A hypothetical Scottish share index, made up of companies based in Scotland that are currently listed in the U.K., has been left relatively untouched by the looming referendum, performing in line with the broader U.K. index.
The index -- formulated by data-provider Markit and formed of 12 companies headquartered in Scotland and listed on the FTSE 350 -- has returned 15.3 percent since the start of 2013 compared to the wider index's 17 percent.
While the returns are fairly in line with the broader index of U.K. stocks, the Scottish index has proved more volatile Markit, which compiled the index, said.
But both RBS and Lloyds have already announced plan to re-domicile to England in the event of a yes vote.
Debt rating woes
As well as the hypothetical stock index, Scotland has also been given a potential sovereign risk rating in the lower BBB region, one notch above junk, by country risk rating group IHS.
Clear policy uncertainties for Scotland would be detrimental to its sovereign rating if it votes for independence, IHS said, leading to a lower rating in the BBB region.

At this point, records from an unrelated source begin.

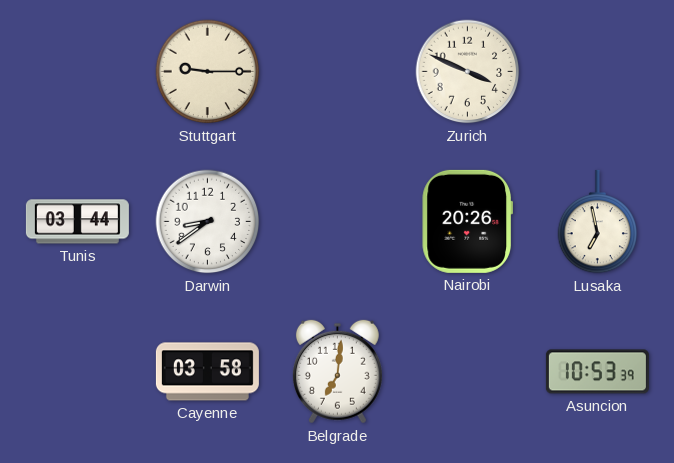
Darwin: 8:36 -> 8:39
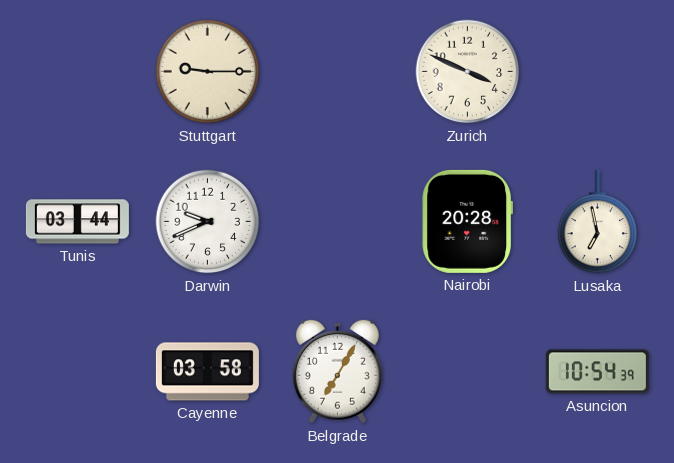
Darwin: 8:39 -> 9:41
Nairobi: 20:26 -> 20:28
Belgrade: 7:01 -> 7:05
Asuncion: 10:53 -> 10:54
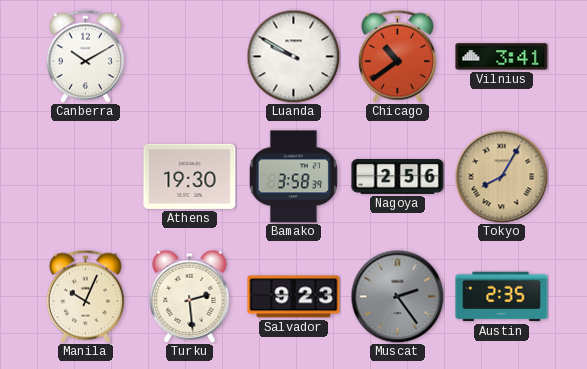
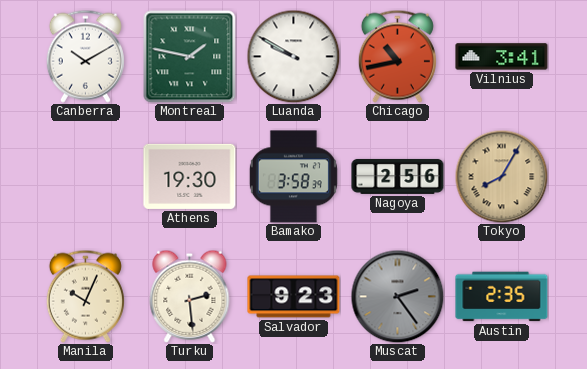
Montreal: none -> 1:47
Chicago: 10:39 -> 10:43
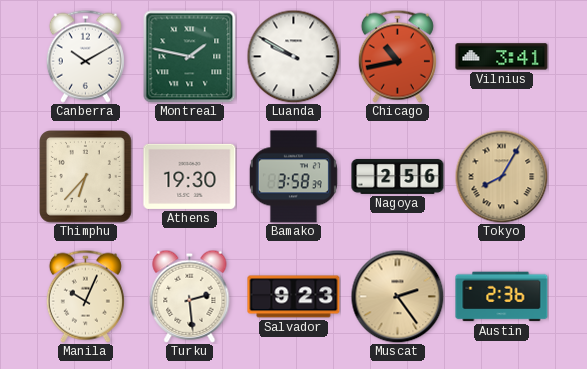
Thimphu: none -> 6:37
Muscat dial: grey -> champagne
Austin: 2:35 -> 2:36
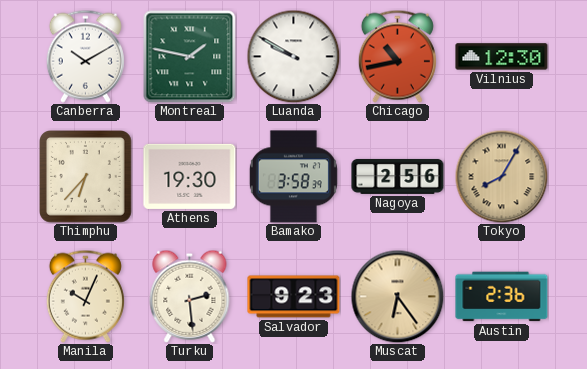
Vilnius: 3:41 -> 12:30
Muscat: 2:24 -> 6:24
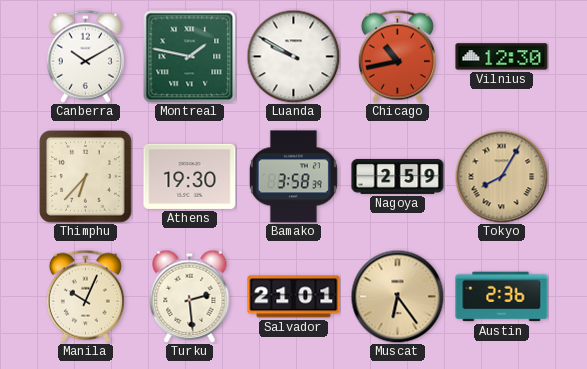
Nagoya: 2:56 -> 2:59
Salvador: 9:23 -> 21:01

Scotland would face slightly higher borrowing costs than the UK's AA rating and these higher borrowing costs would likely "cascade down to Scottish domiciled banks, corporates and individuals," IHS director of sovereign risk analysis, Jan Randolph, said.
"Scotland has a somewhat 'out-sized' financial sector that is presumed to generate a modest services' surplus that would likely disappear after independence given the uncertainties or absence of a central bank support," he said.
"There is already clear evidence that a number of Scottish financial institutions would move at least their headquarters south of the border in the event of a vote for independence," he added.